Question

Which is correct regarding the statement: “If x is an odd integer, then the median of x , x + 2, x + 6, and x + 10 is an odd number”

A.) the statement is sometimes true


B.) the statement is always false


C.) the statement is always true


D.) there is not enough information provided to answer the question

Answer 1

x is an odd number

x+2 is also odd (consider the example x = 3 so x+2 = 3+2 = 5). Adding 2 to any odd number is always odd

Similarly, so is x+6 (since we have x+2+2+2).

And so is x+10 (x+2+2+2+2+2).

So every value in this list is an odd number. The middle most values are x+2 and x+6 which are both odd.

Adding any two odd numbers together yields an even number. For example 3+5 = 8. Divide this even number in half and we may or may not get an odd number (eg: 8/2 = 4 and 6/2 = 3)

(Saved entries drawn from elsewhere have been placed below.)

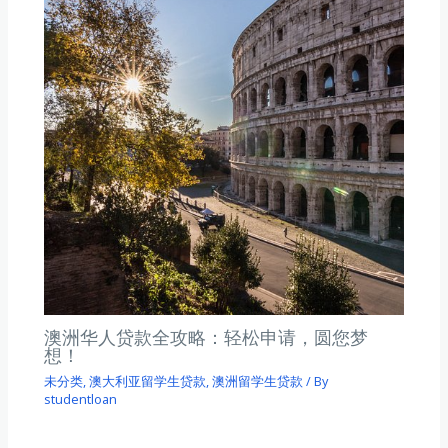
澳洲华人贷款全攻略：轻松申请，圆您梦
想！
未分类
,
澳大利亚留学生贷款
,
澳洲留学生贷款
/ By
studentloan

So this statement is sometimes true

Answer 2

any odd number can be represented by 2n+1 where n is an integer

the median will be the middle number, if there are 2, then it is the average of the 2 middle numbers when they are arranged in increasing order

we can see that there are 4 numbers, the middle 2 are x+2 and x+6
the average of those is (2x+8)/2=x+4

if x is odd, then we can replace x with 2n+1
2n+1+4=2n+4+1=2(n+4)+1, and n+4 is an integer so that is an odd result, bein 2(n+4)+1 is the same as 2m+1 where m is an integer

the statement is always true

C is answer